Und wie funktioniert die Kommunikation?

Hillefeld Zunächst nur über Zeichensprache. Die Kinder haben unterschiedliche traumatische Erlebnisse hinter sich. Und die enormen Sprachschwierigkeiten führen dazu, dass sich die Kinder zunächst einmal allem verschließen. Durch die Aktivitäten, die wir entwickeln, können wir auf die Kinder einwirken. Wir ermutigen sie, einmal einen Pinsel in die Hand zu nehmen. Dann ist es eine Frage der Überzeugungskraft sie dazu zu bringen, es selbst einmal zu versuchen. Wenn die zwei oder drei Mal bei uns waren, sind die Hürden beseitigt, dann spielen die Kinder aus unterschiedlichen Nationen auch miteinander, auch wenn sie sich sprachlich nicht verständigen können.

Wie klappt die Verständigung mit den Eltern?

Hillefeld Wunderbar. Zum einen können viele wenigstens ein wenig Englisch. Und um jemanden zu ermutigen, braucht es eigentlich keine Sprache. Man muss auch sagen, dass die Menschen, die aus Afghanistan oder Syrien zu uns kommen, ihr Leben in die Hand genommen haben. Deren Familien haben sich oft verschuldet, um wenigstens einem Sohn die Möglichkeit zu geben, aus den Kriegsgebieten herauszukommen. Viele von ihnen sind hoch qualifiziert, die können wir hier eigentlich auch gut gebrauchen.
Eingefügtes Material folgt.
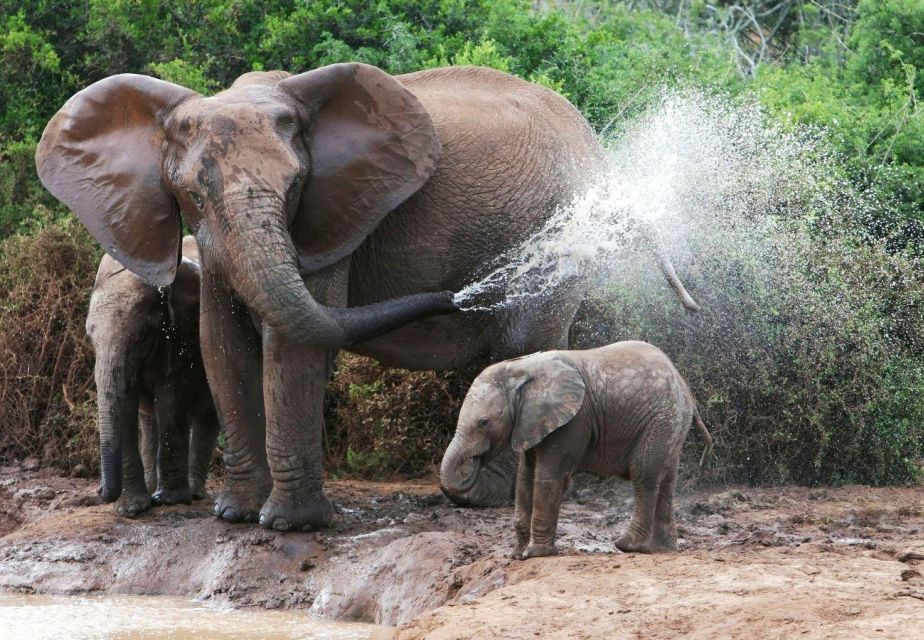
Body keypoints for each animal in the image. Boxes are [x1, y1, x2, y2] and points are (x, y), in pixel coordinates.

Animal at [86, 236, 220, 517]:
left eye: (141, 336)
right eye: (90, 338)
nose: (100, 492)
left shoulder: (180, 333)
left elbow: (169, 395)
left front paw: (170, 500)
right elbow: (126, 405)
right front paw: (132, 509)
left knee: (207, 413)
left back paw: (193, 493)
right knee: (150, 419)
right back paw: (152, 489)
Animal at [440, 341, 713, 558]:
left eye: (483, 423)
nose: (474, 462)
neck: (522, 368)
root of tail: (686, 389)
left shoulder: (573, 421)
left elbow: (548, 476)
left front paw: (535, 554)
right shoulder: (532, 423)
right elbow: (525, 478)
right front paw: (516, 555)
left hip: (661, 418)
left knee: (644, 474)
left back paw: (627, 545)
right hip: (671, 423)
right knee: (666, 479)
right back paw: (660, 549)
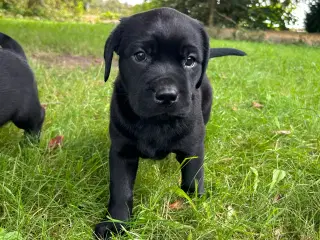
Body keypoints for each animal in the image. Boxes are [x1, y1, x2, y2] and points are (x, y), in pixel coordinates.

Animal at [94, 7, 245, 238]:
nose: (166, 95)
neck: (157, 123)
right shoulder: (122, 152)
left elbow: (193, 179)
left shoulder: (193, 148)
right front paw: (116, 224)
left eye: (190, 60)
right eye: (140, 55)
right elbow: (121, 189)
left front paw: (197, 207)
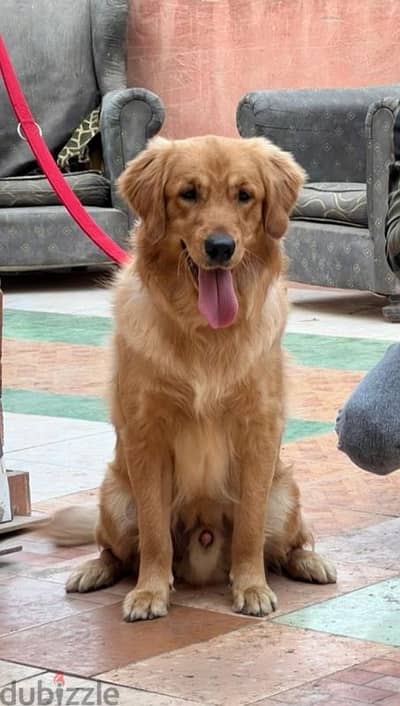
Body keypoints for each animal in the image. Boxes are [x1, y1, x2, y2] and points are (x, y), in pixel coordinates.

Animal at [50, 135, 338, 620]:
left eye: (244, 195)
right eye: (188, 194)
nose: (221, 246)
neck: (205, 333)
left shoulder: (258, 431)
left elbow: (248, 530)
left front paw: (251, 586)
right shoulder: (146, 434)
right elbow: (154, 534)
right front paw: (149, 592)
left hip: (284, 496)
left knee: (286, 545)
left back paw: (310, 563)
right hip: (115, 499)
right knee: (116, 551)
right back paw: (93, 571)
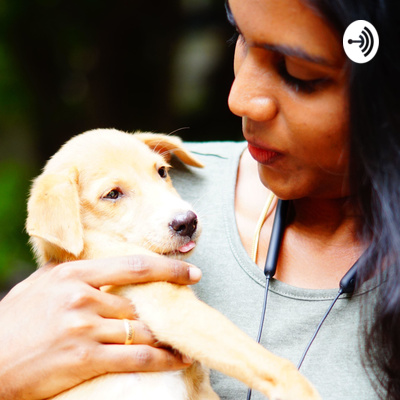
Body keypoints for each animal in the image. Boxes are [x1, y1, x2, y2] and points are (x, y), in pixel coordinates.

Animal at [25, 129, 322, 400]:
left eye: (161, 172)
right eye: (112, 194)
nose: (187, 222)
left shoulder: (199, 385)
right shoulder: (174, 310)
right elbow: (264, 360)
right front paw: (300, 391)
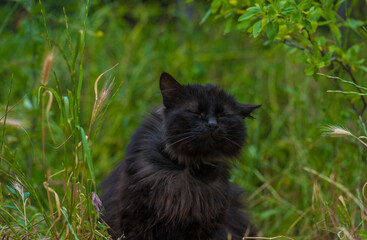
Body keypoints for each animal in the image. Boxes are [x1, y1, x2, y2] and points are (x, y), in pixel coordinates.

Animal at [100, 72, 262, 240]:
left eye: (223, 115)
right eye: (196, 112)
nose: (212, 124)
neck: (186, 168)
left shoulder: (205, 222)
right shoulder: (135, 213)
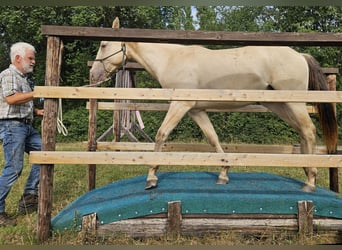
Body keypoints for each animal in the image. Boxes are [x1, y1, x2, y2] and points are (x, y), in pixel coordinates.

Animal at [89, 18, 338, 192]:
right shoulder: (197, 110)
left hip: (294, 103)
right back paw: (307, 171)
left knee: (308, 130)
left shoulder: (180, 105)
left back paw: (310, 180)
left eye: (103, 44)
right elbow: (212, 138)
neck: (171, 59)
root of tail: (300, 55)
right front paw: (223, 173)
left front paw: (151, 177)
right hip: (280, 105)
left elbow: (161, 134)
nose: (93, 74)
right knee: (302, 131)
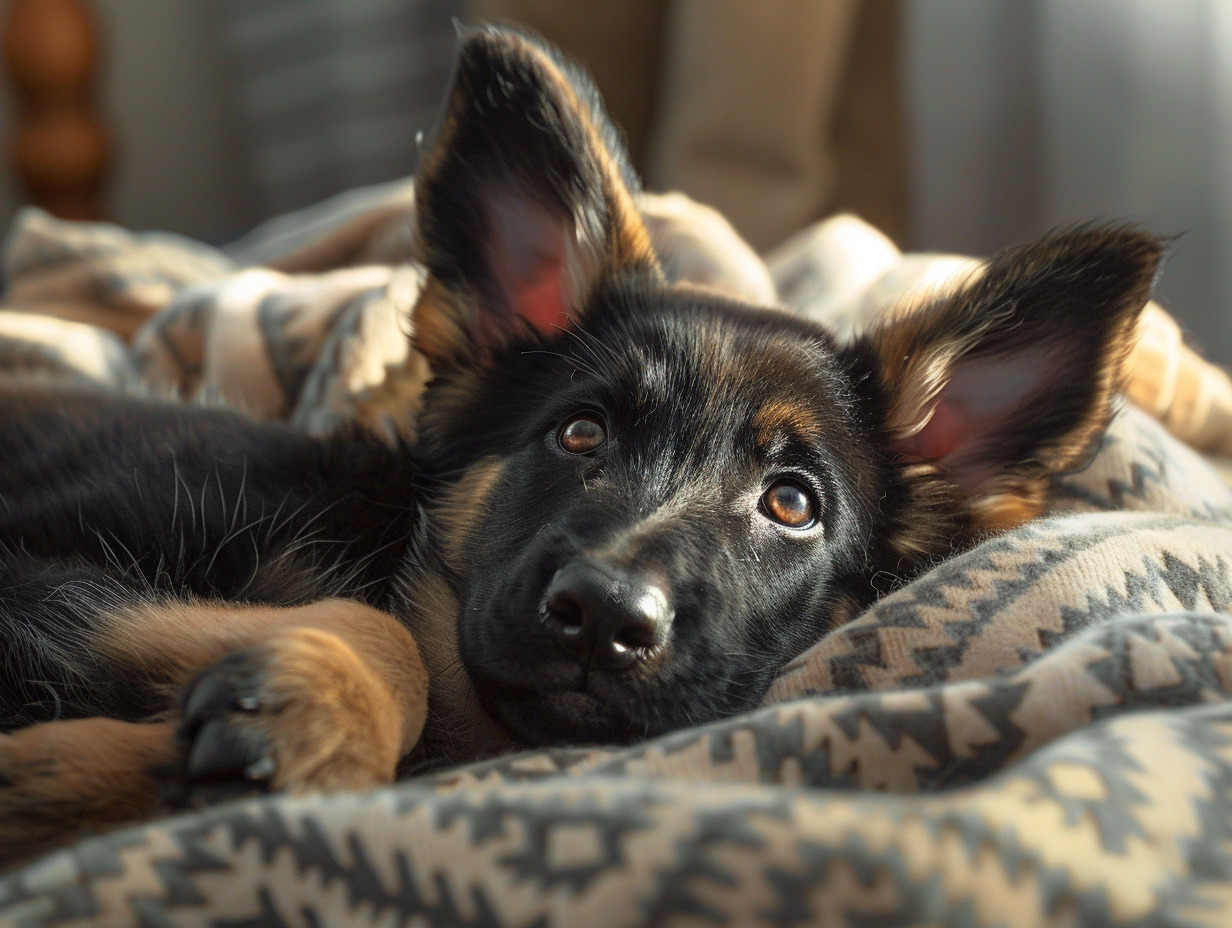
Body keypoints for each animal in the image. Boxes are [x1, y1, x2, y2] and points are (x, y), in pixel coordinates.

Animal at [0, 25, 1158, 867]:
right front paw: (304, 707)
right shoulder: (39, 562)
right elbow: (389, 634)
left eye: (791, 503)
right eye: (580, 431)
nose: (604, 615)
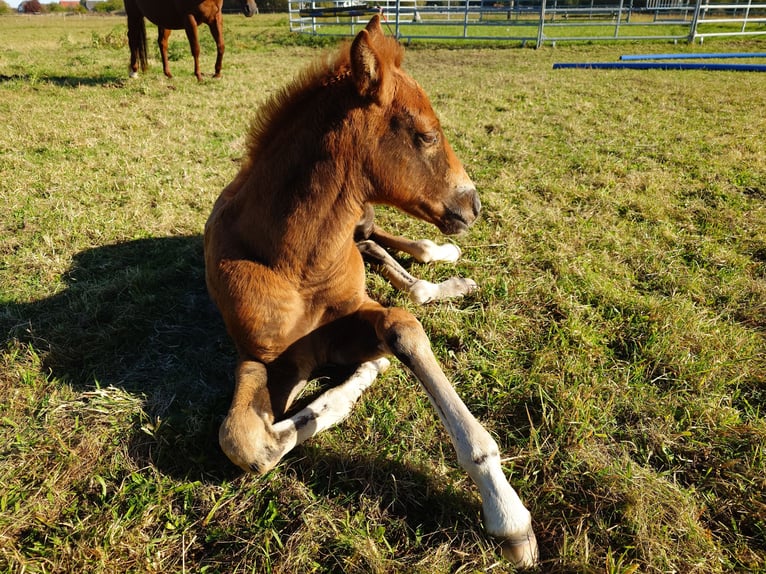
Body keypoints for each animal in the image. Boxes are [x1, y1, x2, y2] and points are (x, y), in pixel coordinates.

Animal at [125, 0, 256, 81]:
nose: (251, 9)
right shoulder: (189, 19)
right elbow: (196, 49)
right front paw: (198, 76)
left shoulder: (216, 18)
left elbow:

Aber sie dürfen nicht arbeiten, oder?

Hillefeld Zunächst mal nicht. Ich hoffe ja sehr auf die neue Vereinbarung zwischen Land und Bund, die ich noch nicht kenne, die aber die Wartezeit wesentlich verkürzen soll. Das Problem aktuell sind die langen Wege vom Jobcenter zur Arbeitsstele. In der Praxis ist das so, dass wir für die, die arbeiten dürfen, einen Arbeitgeber finden. Der muss ein Formular ausfüllen, das der Bewerber mit unserer Hilfe zu einer zentralen Stelle zur Überprüfung bringt. Bis aber die Antwort da ist, ist die Stelle besetzt.

Gibt's in Wesel ein besonderes Problem?

Hillefeld Wir suchen händeringend Wohnungen für Familien. Und zwar in allen Stadtteilen, damit es nicht zu einer Massierung in einem Objekt kommt. Wer als Vermieter sein Herz öffnet, der bekommt unheimlich viel zurück. Und nicht nur eine sichere Mieteinnahme.

Die Dankbarkeit der Menschen ist sicher auch ein Grund für Ihr Engagement.

Hillefeld Das ist sicher eine Motivation, die uns alle bei der Stange hält.

Der Förderpreis ist mit 2500 Euro dotiert. Was passiert mit dem Geld?

Hillefeld Wir werden es ausnahmslos für Kinder bereitstellen.